The researchers demonstrated that Siah2 prevents premature migration of undeveloped neurons from the germinal zone by degrading Dcc, the Netrin-1 sensor, and Pard3, which regulates Dcc and JamC movement.
This degradation precisely controls the interaction of adhesion and guidance cues within the coincidence detection circuit.
The findings provided unique insight into how this collective system forms a coincidence detection circuit, wherein cell–cell contact and Netrin-1 sensing inputs must function for the correct output to be seen.
“With other techniques such as single-cell sequencing, you look at the genes behind the systems, but eventually, the cell biology is something you must figure out,” Solecki said.
“And that’s what this work was about: the intricate interplay of the molecules.”
Authors and funding
The study’s first author is Christophe Laumonnerie, St. Jude. The study’s other authors are Tommy Lewis Jr., Oklahoma Medical Research Foundation; and Maleelo Shamambo, Daniel Stabley, Niraj Trivedi, and Danielle Howell, St. Jude
The study was supported by grants from the National Institute of Neurological Disorders (NINDS), and the American Lebanese Syrian Associated Charities (ALSAC), the fundraising and awareness organization of St. Jude.
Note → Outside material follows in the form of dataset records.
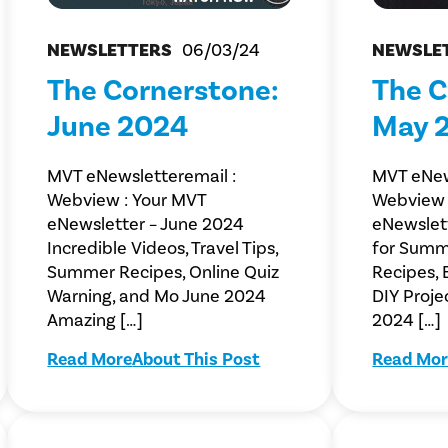
NEWSLETTERS
06/03/24
NEWSLE
The Cornerstone:
The C
June 2024
May 
MVT eNewsletteremail :
MVT eNew
Webview : Your MVT
Webview 
eNewsletter – June 2024
eNewslet
Incredible Videos, Travel Tips,
for Summ
Summer Recipes, Online Quiz
Recipes, 
Warning, and Mo June 2024
DIY Proje
Amazing […]
2024 […]
Read More
About This Post
Read Mor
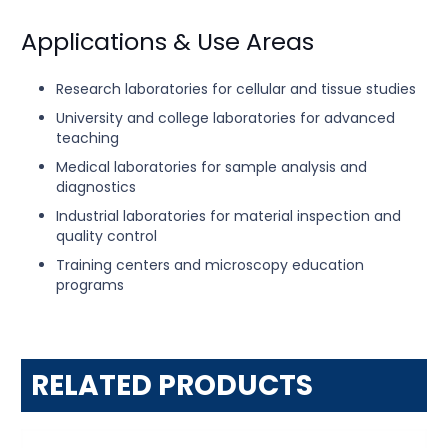
Applications & Use Areas
Research laboratories for cellular and tissue studies
University and college laboratories for advanced
teaching
Medical laboratories for sample analysis and
diagnostics
Industrial laboratories for material inspection and
quality control
Training centers and microscopy education
programs
RELATED PRODUCTS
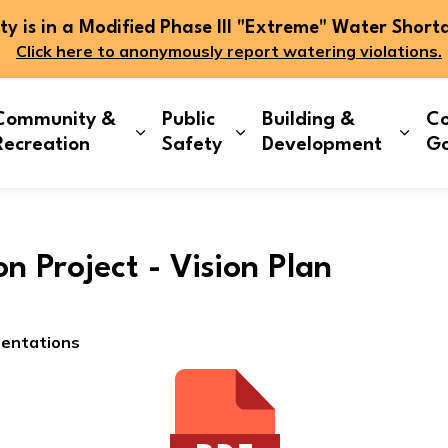
 is in a Modified Phase III "Extreme" Water Short
Click here to anonymously report watering violations.
Community &
Public
Building &
Co
and sub pages Living Here
Expand sub pages Community & Re
Expand sub pages Publi
Expa
Recreation
Safety
Development
G
ion Project - Vision Plan
sentations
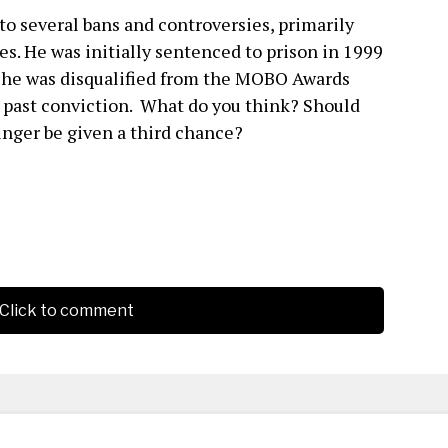
to several bans and controversies, primarily
es. He was initially sentenced to prison in 1999
y, he was disqualified from the MOBO Awards
s past conviction. What do you think? Should
inger be given a third chance?
Click to comment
About this neurodevelopment research news
Author: Chelsea Bryant
Source: St. Jude Children’s Research Hosptial
Contact: Chelsea Bryant – St. Jude Children’s Research Hospital
Image: The image is credited to Neuroscience News
Original Research: Open access.
“Siah2 antagonism of Pard3/JamC modulates Ntn1-Dcc signaling to regulate cerebellar granule neuron germinal zone exit” by David Solecki, et al. Nature Communications
Abstract
Siah2 antagonism of Pard3/JamC modulates Ntn1-Dcc signaling to regulate cerebellar granule neuron germinal zone exit
Exiting a germinal zone (GZ) initiates a cascade of events that promote neuronal maturation and circuit assembly.
Developing neurons and their progenitors must interpret various niche signals—such as morphogens, guidance molecules, extracellular matrix components, and adhesive cues—to navigate this region.
How differentiating neurons in mouse brains integrate and adapt to multiple cell-extrinsic niche cues with their cell-intrinsic machinery in exiting a GZ is unknown.
We establish cooperation between cell polarity-regulated adhesion and Netrin-1 signaling comprises a coincidence detection circuit repelling maturing neurons from their GZ.
In this circuit, the Partitioning defective 3 (Pard3) polarity protein and Junctional adhesion molecule-C (JamC) adhesion molecule promote, while the Seven in absentia 2 (Siah2) ubiquitin ligase inhibits, Deleted in colorectal cancer (Dcc) receptor surface recruitment to gate differentiation linked repulsion to GZ Netrin-1.
These results demonstrate cell polarity as a central integrator of adhesive- and guidance cues cooperating to spur GZ exit.